Maquettes are models for larger sculptures ready to be commissioned. As I develop ideas I work first with pen and ink, then paper and cardboard and eventually I make small models of sculptures out of steel, maquettes.

A collaboration with Frank Phillips. We envision this piece in copper, bronze or steel at 8 to 12 feet tall. It could be made from multiple sheets of individually formed and welded 3/16" metal. Each of the three individual "leaves" would have a clear three dimensional presence.

I am inspired by Zen Buddhist brushstroke circles called enzos. My goal was to make an enzo that could stand on its own in steel while keeping the feeling of an ink brush stroke.

ENZO I, at 4 and 8 feet tall would have a substantial thickness of steel to carry through the singular strength of the piece.

A collaboration with Frank Phillips.
ANNA is a mobius strip. (an extension of a rectangle twisted 180 degrees and attached to where it began.) At ten feet tall, a sculpture would become a bench as the strip of metal curves around through space to connect.

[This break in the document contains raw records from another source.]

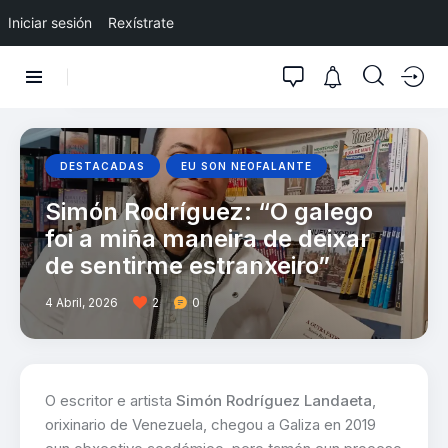
Iniciar sesión
Rexístrate
DESTACADAS
EU SON NEOFALANTE
Simón Rodríguez: “O galego
foi a miña maneira de deixar
de sentirme estranxeiro”
4 Abril, 2026
2
0
O escritor e artista
Simón Rodríguez Landaeta
,
orixinario de Venezuela, chegou a Galiza en 2019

ANNA would be made of two metals (perhaps bronze and corten steel) sandwiched together. The two metals would meet at the center of the bench where the solar noon is marked each day when a shadow is cast on the spot where the metals join.
This would be a good public sculpture at a university or science museum.

This is another brushstroke inspired maquette. The curve of stainless steel invites people to walk through and could act as a threshold between a field and some trees, or a grassed area and a pond. Eight to ten feet tall.

I see the flash of a dancer's toe leaving the ground. . She would be good small on a pedestal in an intimate garden or very large on the brow of a hill.
My technique of finishing the stainless steel lends a glow at dawn and dusk to the piece as if it were lit from within.

I made this maquette for an exhibit at the Bansui Gallery in Sendai, Japan. I was thinking of a folk character (an evil children grabbing creature who lives in a pond) from the northern Tono region.
I envision this horizontal piece in relation to a building, the size determined by the site.